◆ Exercise details ◆
Tell how many lines of the data below have the string "Kraków" in them. Say nothing more.

◆ Saved entries ◆
########

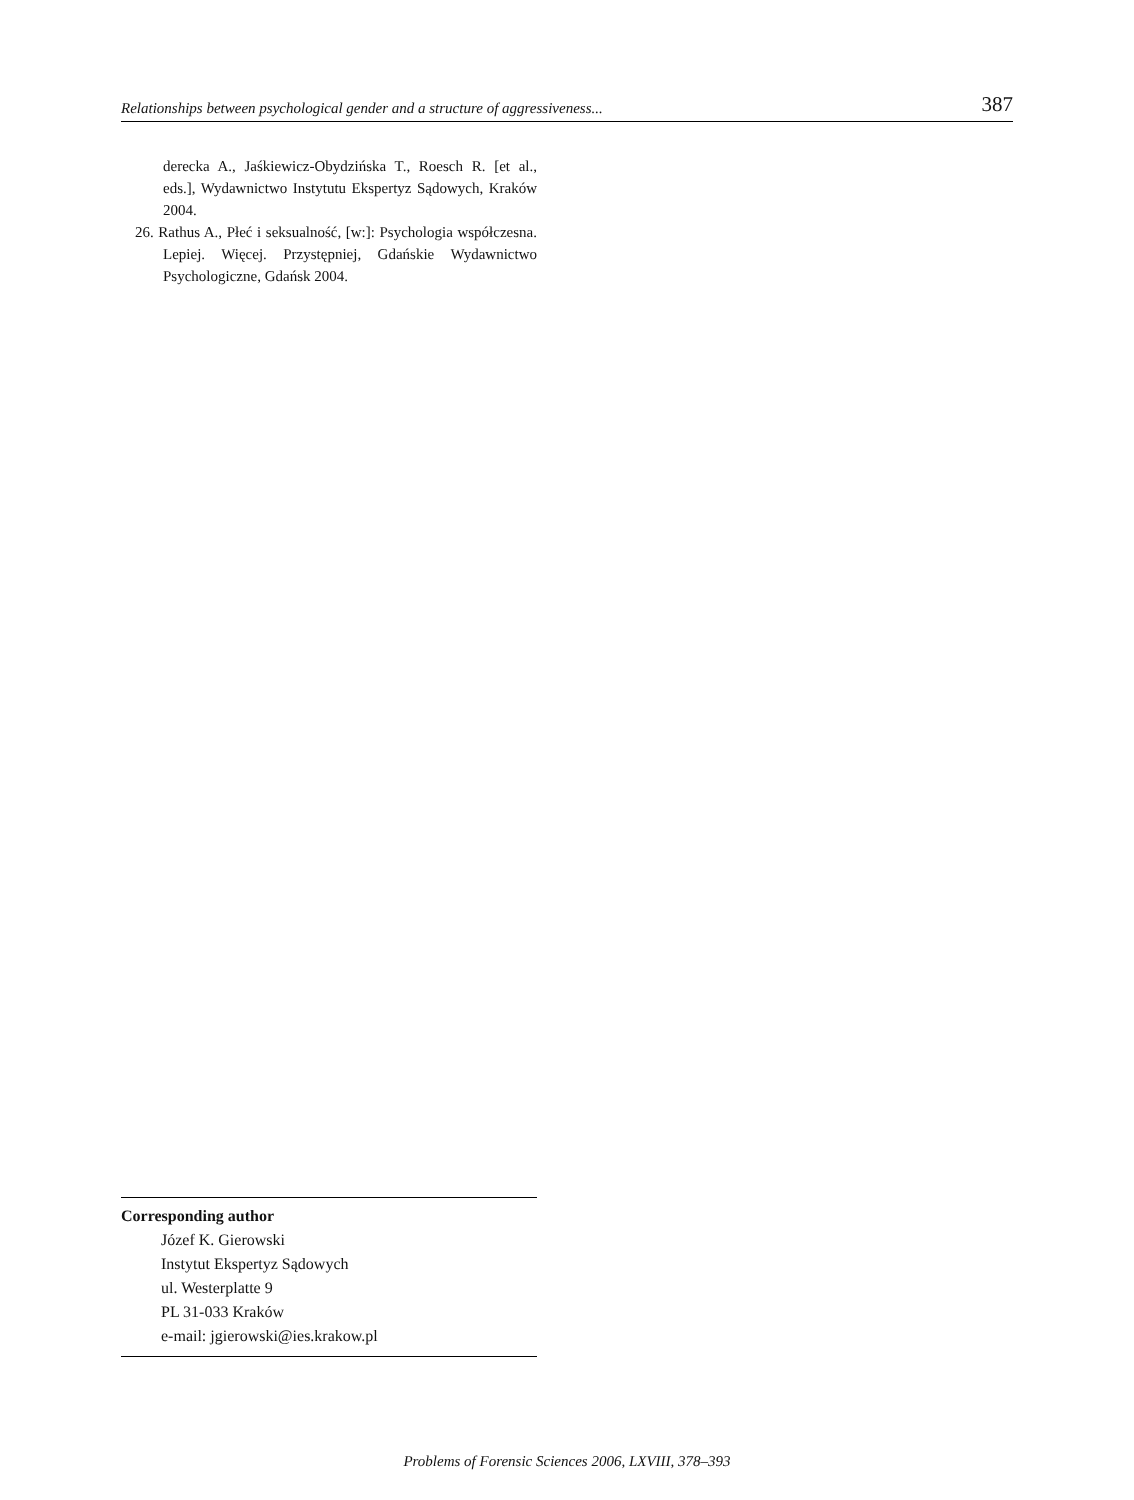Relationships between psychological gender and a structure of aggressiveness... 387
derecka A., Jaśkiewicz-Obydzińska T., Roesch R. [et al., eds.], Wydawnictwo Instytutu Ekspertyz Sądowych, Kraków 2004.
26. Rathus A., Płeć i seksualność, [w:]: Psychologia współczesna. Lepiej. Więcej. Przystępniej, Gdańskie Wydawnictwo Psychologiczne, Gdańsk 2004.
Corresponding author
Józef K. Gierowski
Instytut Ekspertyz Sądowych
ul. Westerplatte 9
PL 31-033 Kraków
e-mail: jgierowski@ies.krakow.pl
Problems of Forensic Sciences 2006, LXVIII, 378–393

########

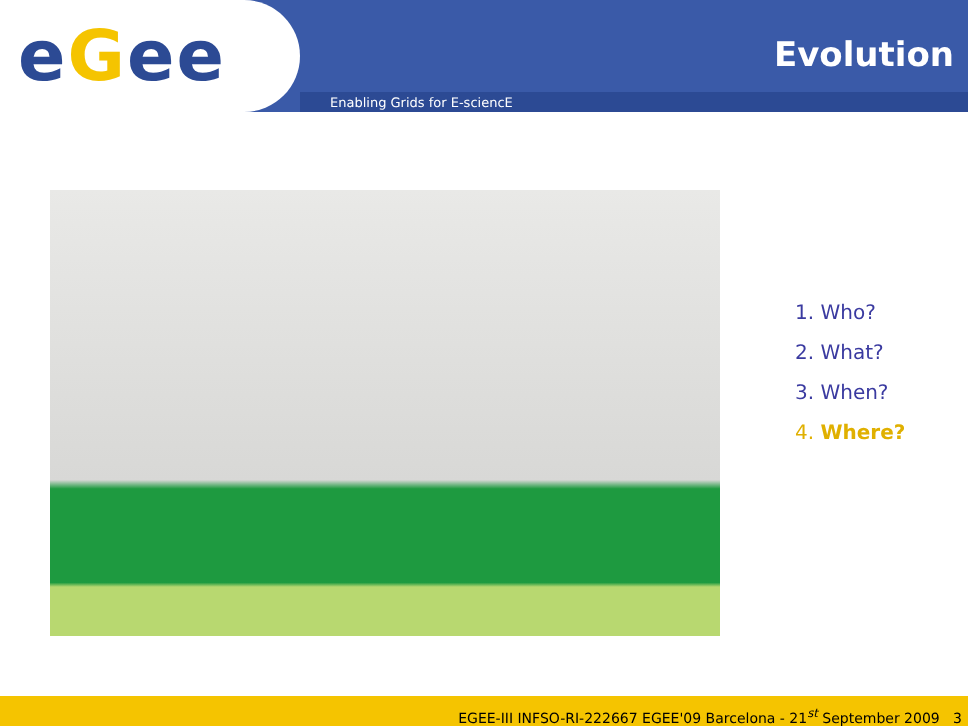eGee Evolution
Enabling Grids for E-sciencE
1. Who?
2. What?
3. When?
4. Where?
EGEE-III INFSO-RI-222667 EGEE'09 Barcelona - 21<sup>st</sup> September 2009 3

########

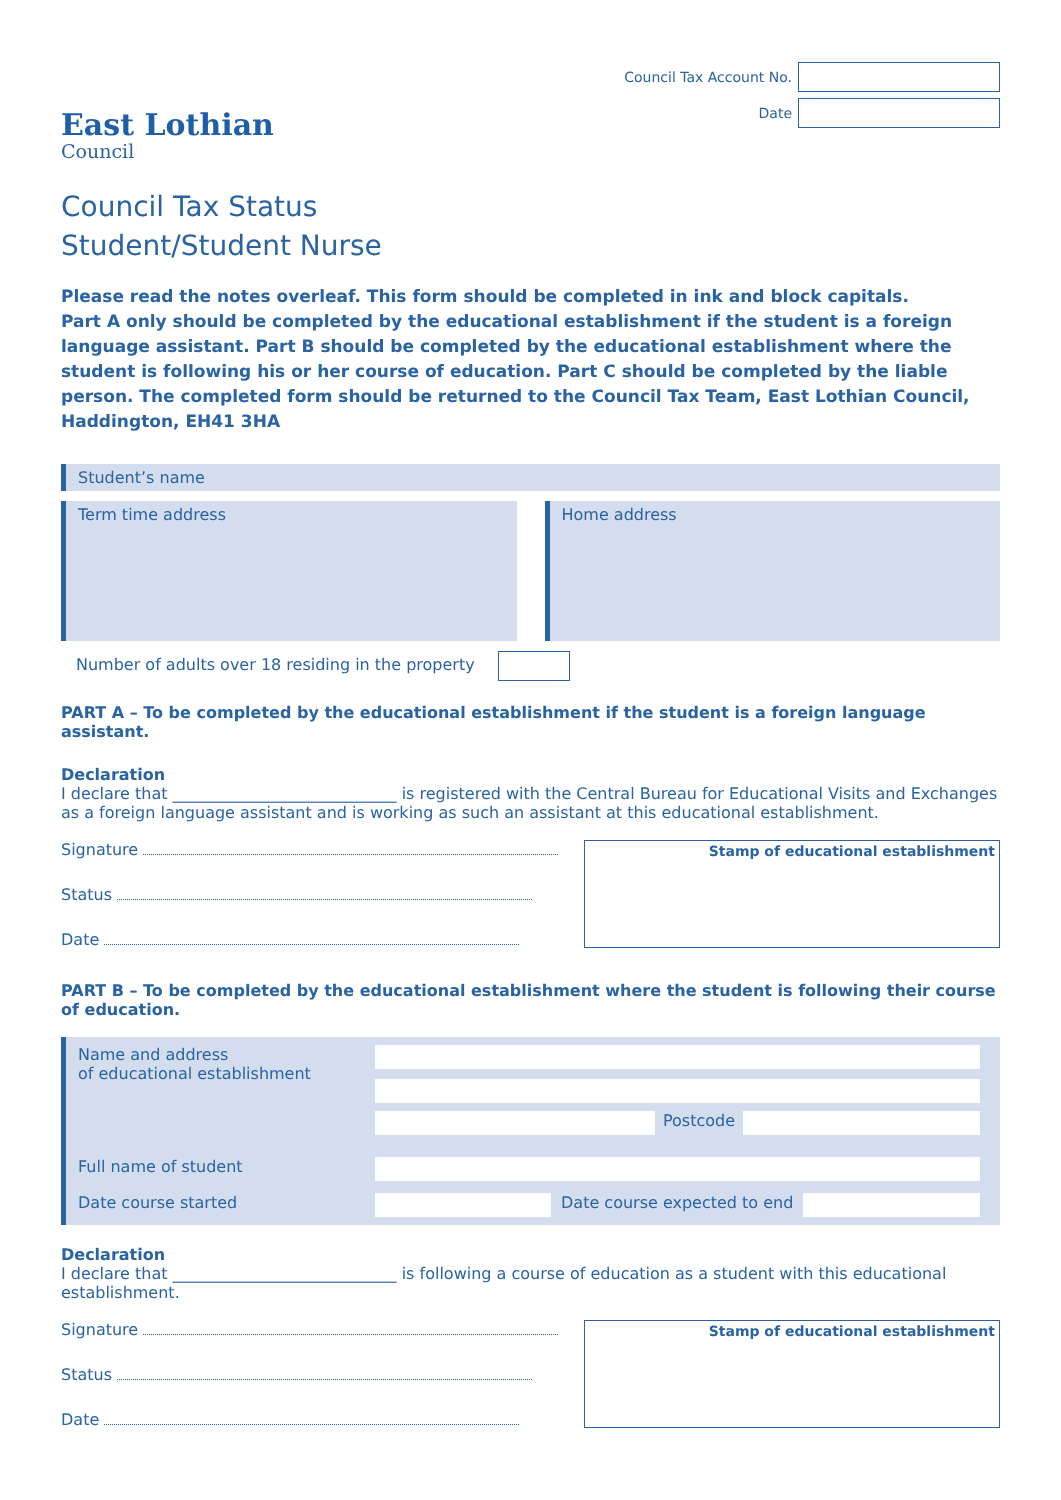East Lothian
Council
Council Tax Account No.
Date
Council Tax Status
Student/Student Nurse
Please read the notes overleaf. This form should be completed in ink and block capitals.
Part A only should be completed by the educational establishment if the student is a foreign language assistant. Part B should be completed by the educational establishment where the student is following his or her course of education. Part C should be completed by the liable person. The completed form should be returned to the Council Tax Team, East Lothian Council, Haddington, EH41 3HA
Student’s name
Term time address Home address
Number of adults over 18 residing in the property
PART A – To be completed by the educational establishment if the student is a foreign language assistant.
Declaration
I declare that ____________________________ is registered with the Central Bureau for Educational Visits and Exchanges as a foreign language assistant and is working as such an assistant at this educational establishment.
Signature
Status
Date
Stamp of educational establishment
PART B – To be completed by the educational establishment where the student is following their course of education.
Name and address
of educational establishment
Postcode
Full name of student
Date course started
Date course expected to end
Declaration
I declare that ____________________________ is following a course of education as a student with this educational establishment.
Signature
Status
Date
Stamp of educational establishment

########

◆ Result for this task ◆
2